Could you reproduce every record below exactly, excluding all pictures?

----------

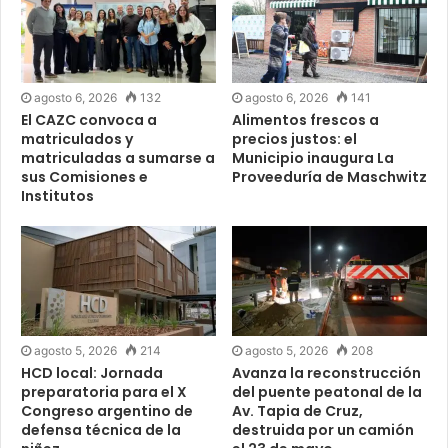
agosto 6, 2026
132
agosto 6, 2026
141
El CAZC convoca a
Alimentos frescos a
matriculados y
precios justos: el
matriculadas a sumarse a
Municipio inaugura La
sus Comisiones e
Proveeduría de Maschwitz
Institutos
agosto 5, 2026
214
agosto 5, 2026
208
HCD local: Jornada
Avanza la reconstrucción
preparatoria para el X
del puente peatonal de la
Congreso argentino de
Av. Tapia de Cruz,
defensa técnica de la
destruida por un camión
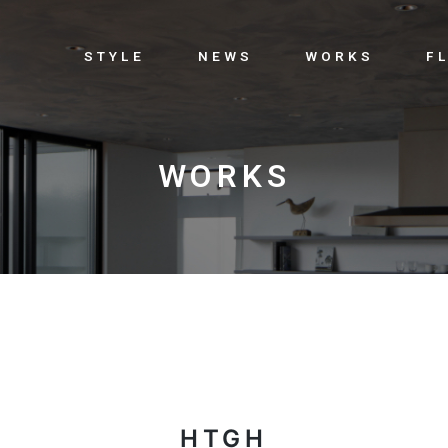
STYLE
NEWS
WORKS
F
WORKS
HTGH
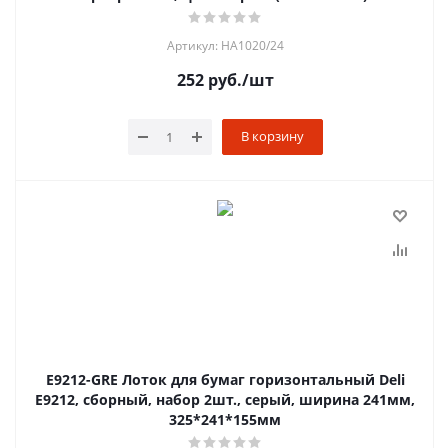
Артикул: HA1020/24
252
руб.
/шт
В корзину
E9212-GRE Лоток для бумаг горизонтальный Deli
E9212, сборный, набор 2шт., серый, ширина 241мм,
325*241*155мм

----------

> [Expected answer]:
agosto 6, 2026
132
agosto 6, 2026
141
El CAZC convoca a
Alimentos frescos a
matriculados y
precios justos: el
matriculadas a sumarse a
Municipio inaugura La
sus Comisiones e
Proveeduría de Maschwitz
Institutos
agosto 5, 2026
214
agosto 5, 2026
208
HCD local: Jornada
Avanza la reconstrucción
preparatoria para el X
del puente peatonal de la
Congreso argentino de
Av. Tapia de Cruz,
defensa técnica de la
destruida por un camión
STYLE
NEWS
WORKS
F
WORKS
HTGH
Артикул: HA1020/24
252
руб.
/шт
В корзину
E9212-GRE Лоток для бумаг горизонтальный Deli
E9212, сборный, набор 2шт., серый, ширина 241мм,
325*241*155мм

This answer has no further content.